##### RECORDS FOR THIS EXERCISE

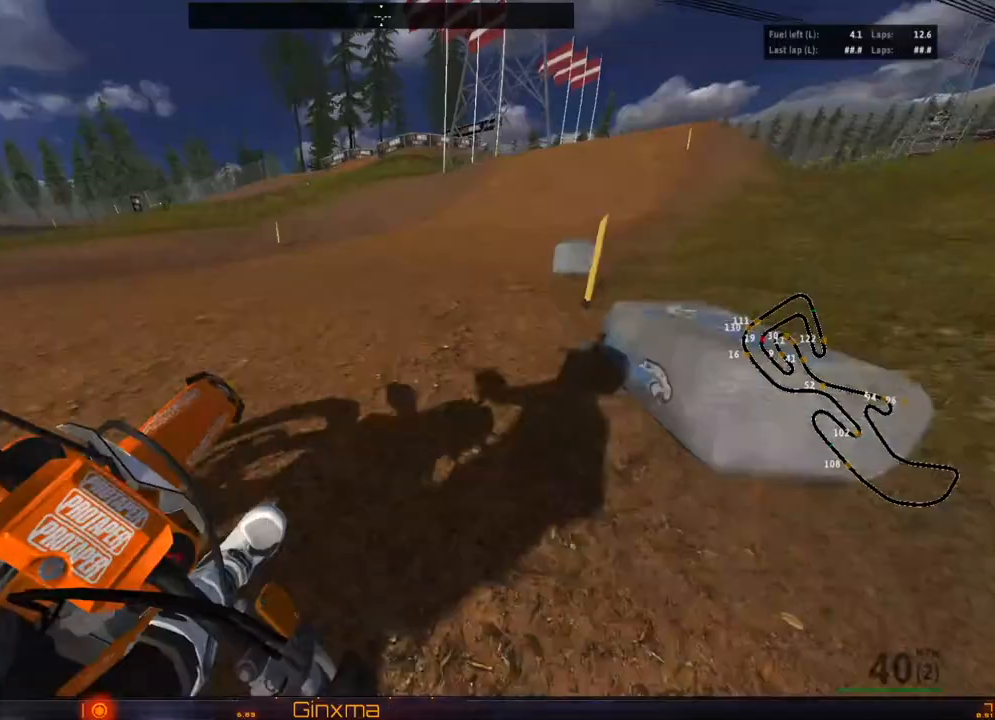
{"buttons": ["R2"], "left_stick": "center", "right_stick": "center", "events": []}
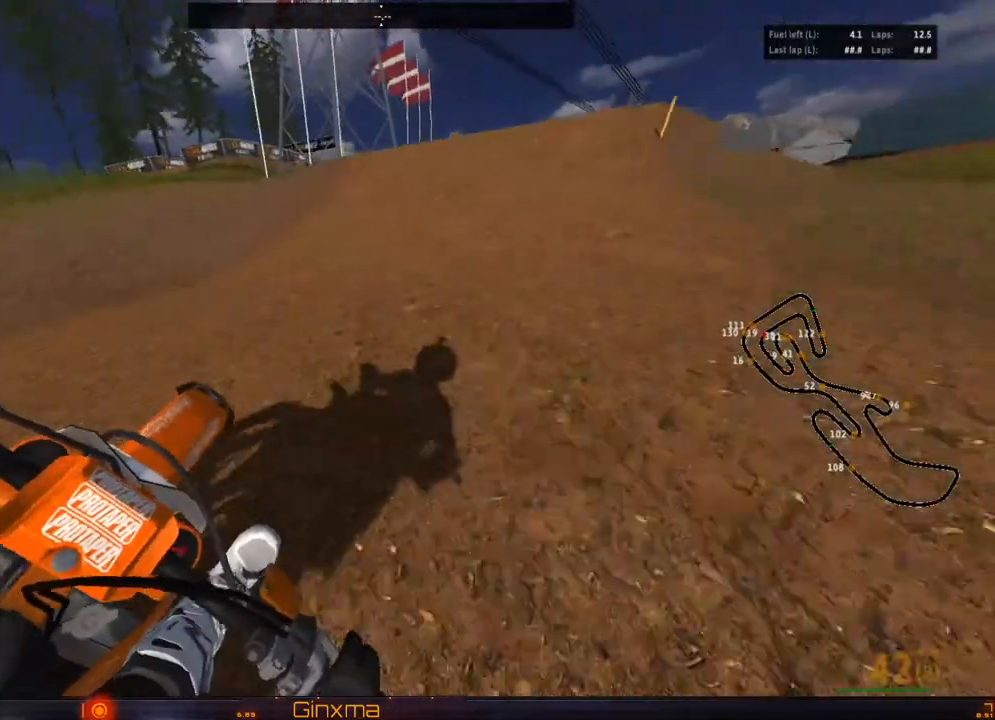
{"buttons": [], "left_stick": "center", "right_stick": "center", "events": [[133, "left_stick", "down-left"], [233, "left_stick", "left"], [350, "R2", "up"], [367, "left_stick", "center"]]}
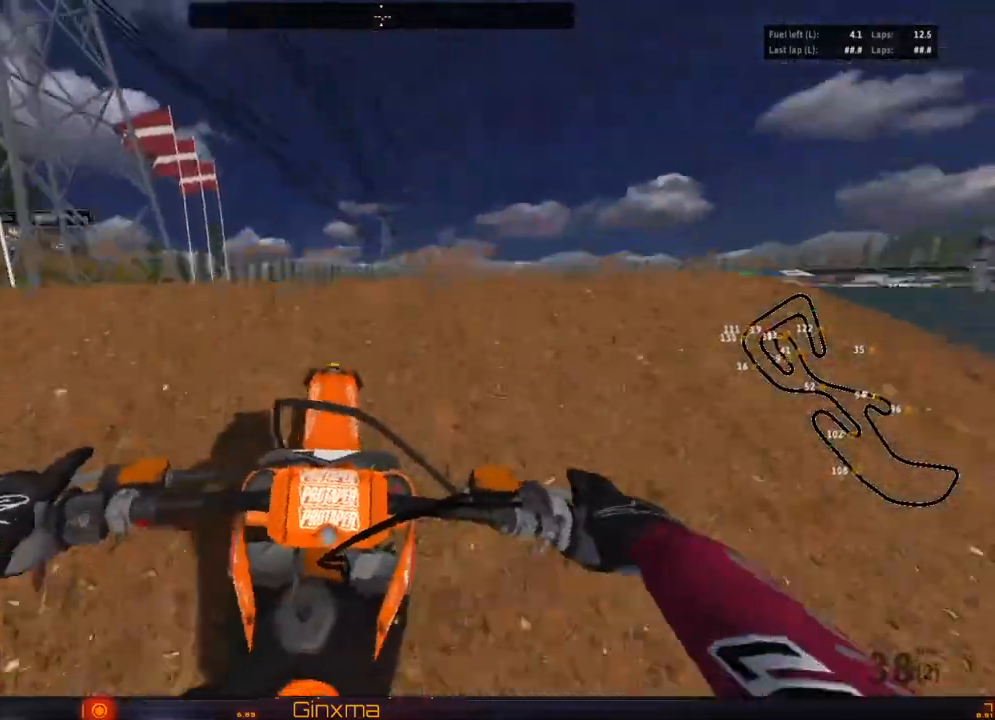
{"buttons": ["CROSS", "R2"], "left_stick": "right", "right_stick": "center", "events": [[17, "left_stick", "left"], [183, "left_stick", "right"], [433, "R2", "down"], [450, "CROSS", "down"]]}
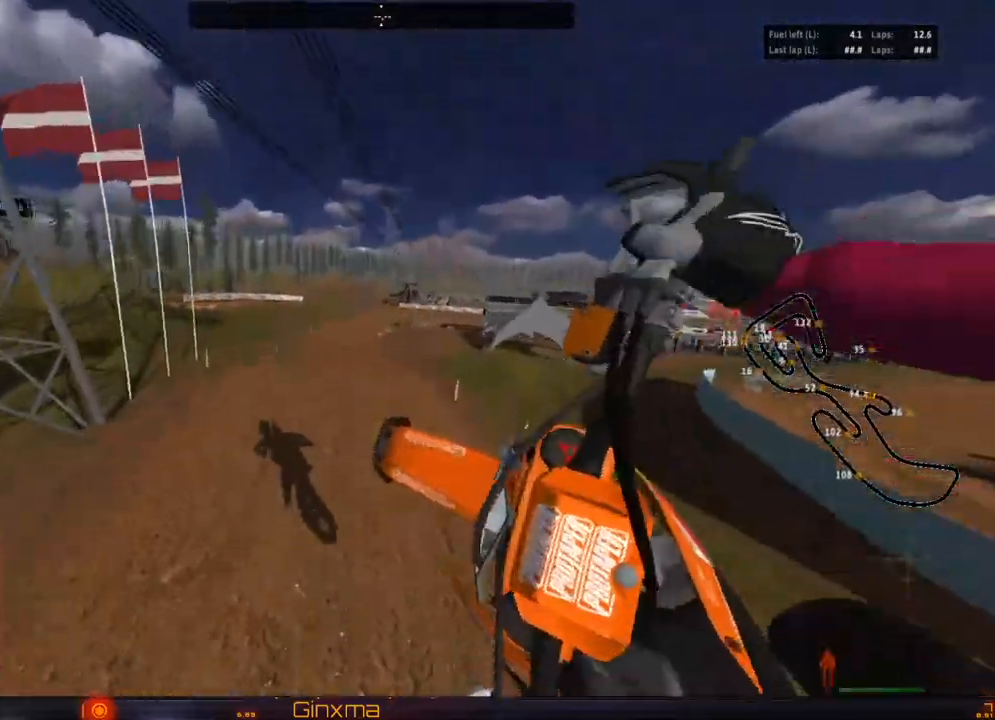
{"buttons": ["R2"], "left_stick": "up-right", "right_stick": "center", "events": [[83, "CROSS", "up"], [133, "R2", "up"], [350, "R2", "down"], [450, "left_stick", "up-right"]]}
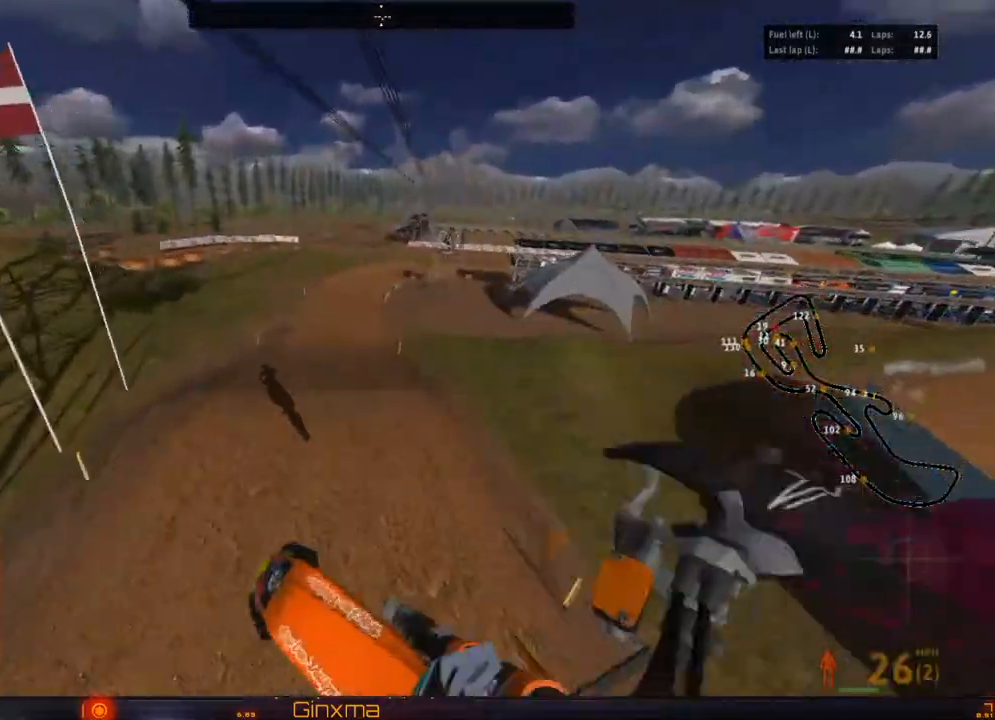
{"buttons": ["R2"], "left_stick": "up", "right_stick": "center", "events": [[33, "R2", "up"], [200, "left_stick", "up"], [433, "R2", "down"]]}
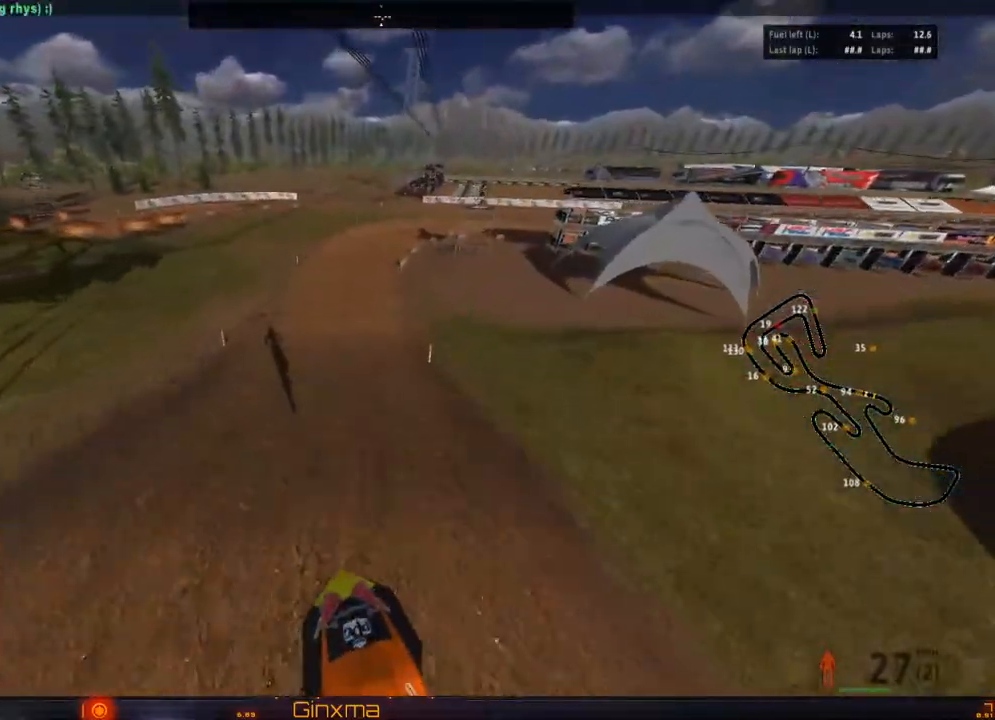
{"buttons": ["R2"], "left_stick": "up", "right_stick": "center", "events": [[100, "CROSS", "down"], [267, "CROSS", "up"]]}
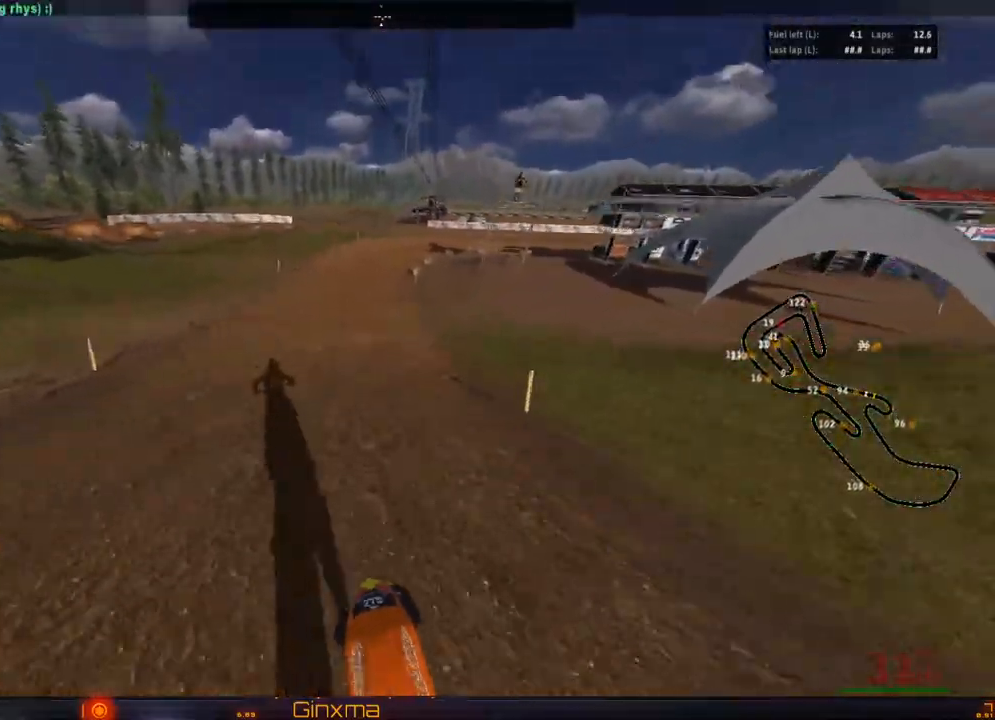
{"buttons": ["R2"], "left_stick": "right", "right_stick": "center", "events": [[83, "left_stick", "center"], [133, "left_stick", "down-right"], [300, "left_stick", "center"], [433, "left_stick", "right"]]}
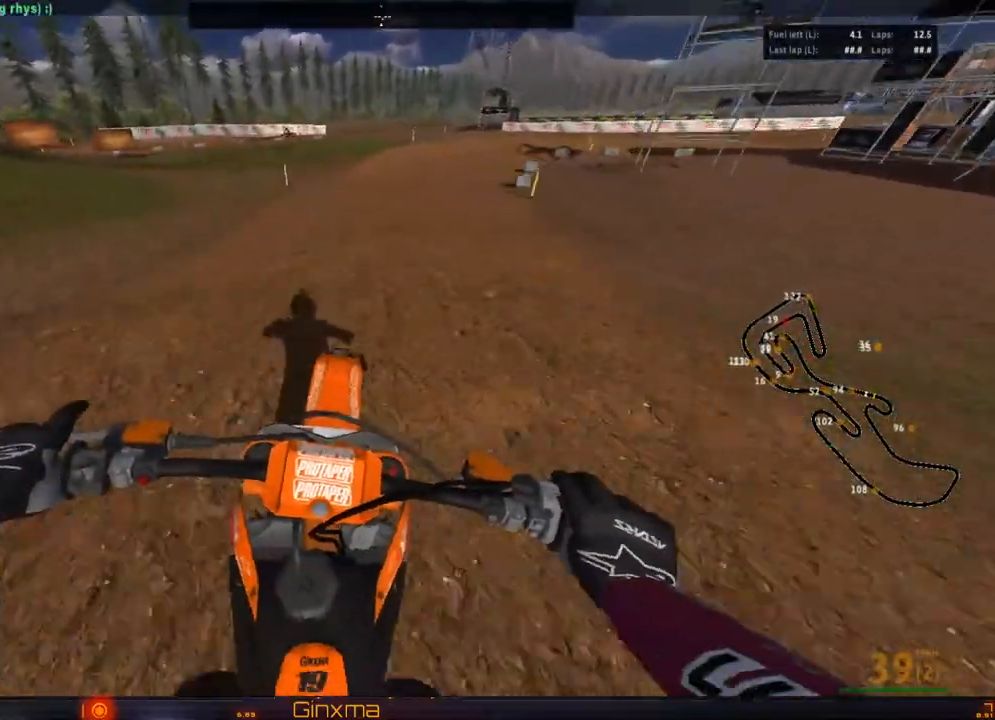
{"buttons": ["SQUARE", "R2"], "left_stick": "right", "right_stick": "center", "events": [[83, "left_stick", "center"], [433, "left_stick", "right"], [450, "SQUARE", "down"]]}
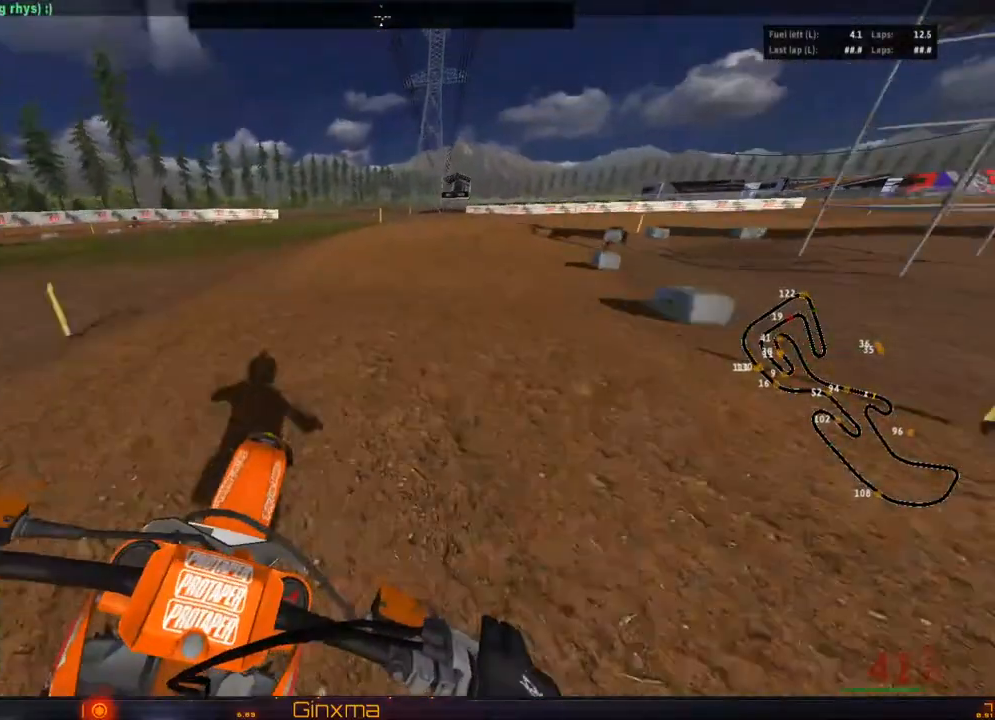
{"buttons": ["R2"], "left_stick": "right", "right_stick": "center", "events": [[33, "left_stick", "center"], [67, "SQUARE", "up"], [183, "left_stick", "right"], [300, "left_stick", "center"], [467, "left_stick", "right"]]}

##########

▶ _TASK TO CARRY OUT_:
Every entry above should be written out again verbatim, with no pictures included.

▶ _RESULT OF THIS TASK_:
{"buttons": ["R2"], "left_stick": "center", "right_stick": "center", "events": []}
{"buttons": [], "left_stick": "center", "right_stick": "center", "events": [[133, "left_stick", "down-left"], [233, "left_stick", "left"], [350, "R2", "up"], [367, "left_stick", "center"]]}
{"buttons": ["CROSS", "R2"], "left_stick": "right", "right_stick": "center", "events": [[17, "left_stick", "left"], [183, "left_stick", "right"], [433, "R2", "down"], [450, "CROSS", "down"]]}
{"buttons": ["R2"], "left_stick": "up-right", "right_stick": "center", "events": [[83, "CROSS", "up"], [133, "R2", "up"], [350, "R2", "down"], [450, "left_stick", "up-right"]]}
{"buttons": ["R2"], "left_stick": "up", "right_stick": "center", "events": [[33, "R2", "up"], [200, "left_stick", "up"], [433, "R2", "down"]]}
{"buttons": ["R2"], "left_stick": "up", "right_stick": "center", "events": [[100, "CROSS", "down"], [267, "CROSS", "up"]]}
{"buttons": ["R2"], "left_stick": "right", "right_stick": "center", "events": [[83, "left_stick", "center"], [133, "left_stick", "down-right"], [300, "left_stick", "center"], [433, "left_stick", "right"]]}
{"buttons": ["SQUARE", "R2"], "left_stick": "right", "right_stick": "center", "events": [[83, "left_stick", "center"], [433, "left_stick", "right"], [450, "SQUARE", "down"]]}
{"buttons": ["R2"], "left_stick": "right", "right_stick": "center", "events": [[33, "left_stick", "center"], [67, "SQUARE", "up"], [183, "left_stick", "right"], [300, "left_stick", "center"], [467, "left_stick", "right"]]}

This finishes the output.